There's also the ongoing chatter about potential side effects. "There are occasional complications from the flu vaccine, but they are rare," he says. "And it's hard to overcome a lot of the myths, like you can get the flu from the flu vaccine."

Terpeluk adds that the Cleveland Clinic moved toward a mandatory flu program for two main reasons. "One, obviously patient safety because you don't want to spread the flu among your patients," he says. "And two, employee health, because you don't want your caregivers to be sick and out of work."

The Debate Goes On

While every hospital enforces their flu regulations differently – some will require non-vaccinated employees to wear a facemask, others will threaten termination — there are two exceptions to the rule: employers with religious or medical exemptions; however, making the flu shot mandatory within a hospital setting has become a hot — even litigious— topic.

Back in 2013, at least 15 nurses and other hospital staffers in four states were fired for refusing the vaccine, as reported by CBS News. And in June 2014, a New Jersey court ruled in the favor of a nurse who was denied unemployment benefits after she was fired for refusing the flu shot.

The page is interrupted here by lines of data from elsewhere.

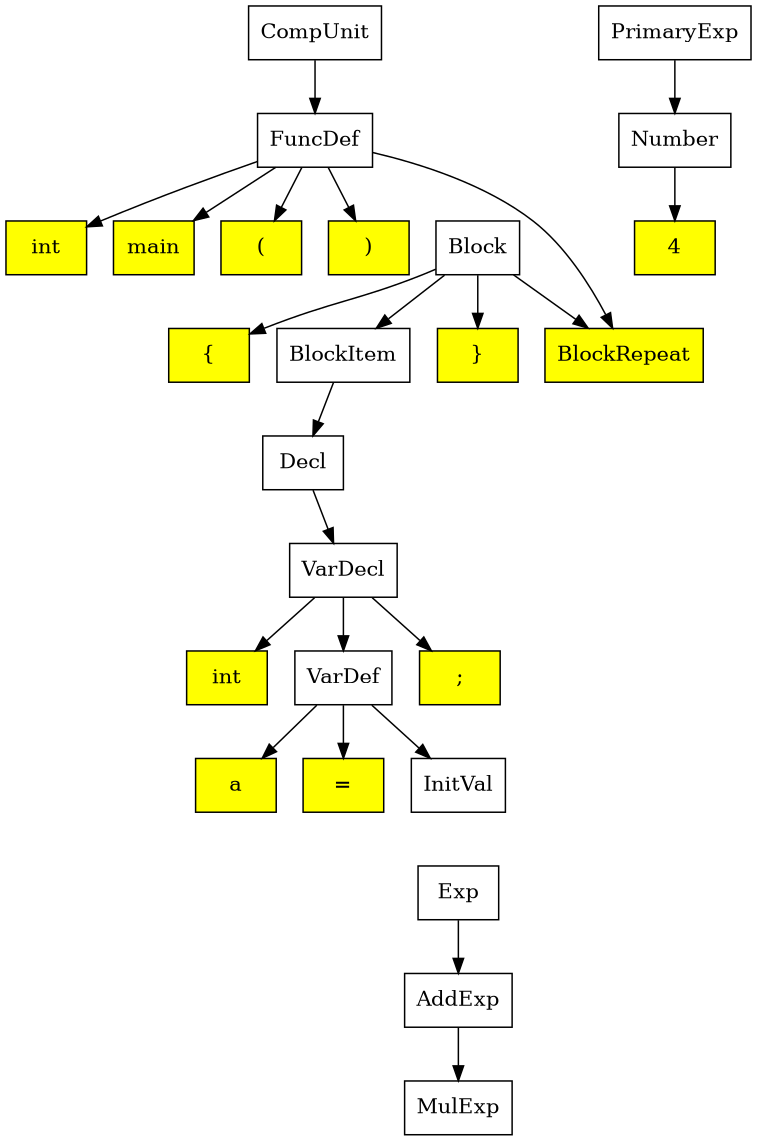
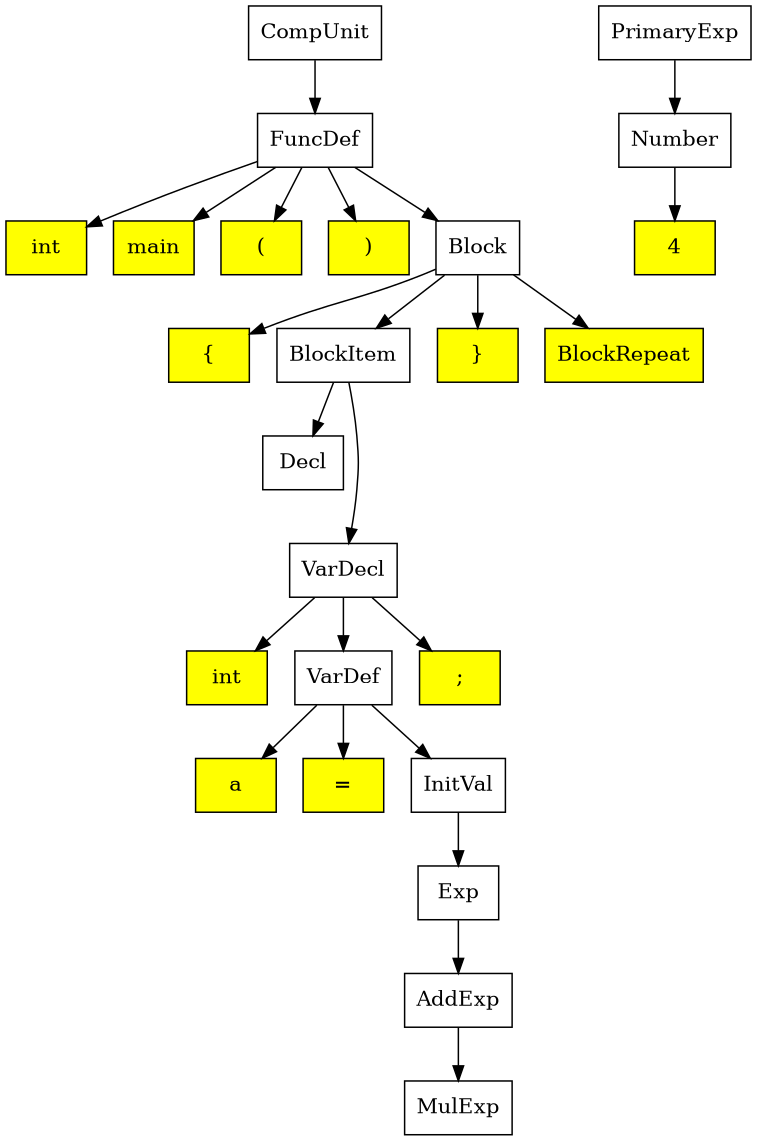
  digraph {
    fontname=Consolas
    fontsize=24
    node [shape=box]
    n1 [label=CompUnit]
    n2 [label=FuncDef]
    n3 [fillcolor=yellow label=int style=filled]
    n4 [fillcolor=yellow label=main style=filled]
    n5 [fillcolor=yellow label="(" style=filled]
    n6 [fillcolor=yellow label=")" style=filled]
    n7 [label=Block]
    n8 [fillcolor=yellow label="{" style=filled]
    n9 [label=BlockItem]
    n10 [fillcolor=yellow label=BlockRepeat style=filled]
    n11 [fillcolor=yellow label="}" style=filled]
    n12 [label=Decl]
    n13 [label=VarDecl]
    n14 [fillcolor=yellow label=int style=filled]
    n15 [label=VarDef]
    n16 [fillcolor=yellow label=";" style=filled]
    n17 [fillcolor=yellow label=a style=filled]
    n18 [fillcolor=yellow label="=" style=filled]
    n19 [label=InitVal]
    n20 [label=Exp]
    n21 [label=AddExp]
    n22 [label=MulExp]
    n23 [label=PrimaryExp]
    n24 [label=Number]
    n25 [fillcolor=yellow label=4 style=filled]
    n1 -> n2
    n2 -> n3
    n2 -> n4
    n2 -> n5
    n2 -> n6
-   n2 -> n10
+   n2 -> n7
    n7 -> n8
    n7 -> n9
    n7 -> n10
    n7 -> n11
    n9 -> n12
-   n12 -> n13
+   n9 -> n13
    n13 -> n14
    n13 -> n15
    n13 -> n16
    n15 -> n17
    n15 -> n18
    n15 -> n19
+   n19 -> n20
    n20 -> n21
    n21 -> n22
    n23 -> n24
    n24 -> n25
  }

"My opinion is that we should encourage vaccination, but not mandate it," says Michael B. Edmond, MD, chief quality officer and associate chief medical officer at University of Iowa Hospitals & Clinics. "I also think that hospitals should work harder to prevent presenteeism (sick people coming to work)."

"I second Dr. Edmond's comments and add that we need to invest more resources into developing improved vaccines that have activity beyond one year," says colleague Eli Perencevich, MD, professor of internal medicine at University of Iowa Carver College of Medicine. "It strains hospital resources to undertake vaccination programs every year."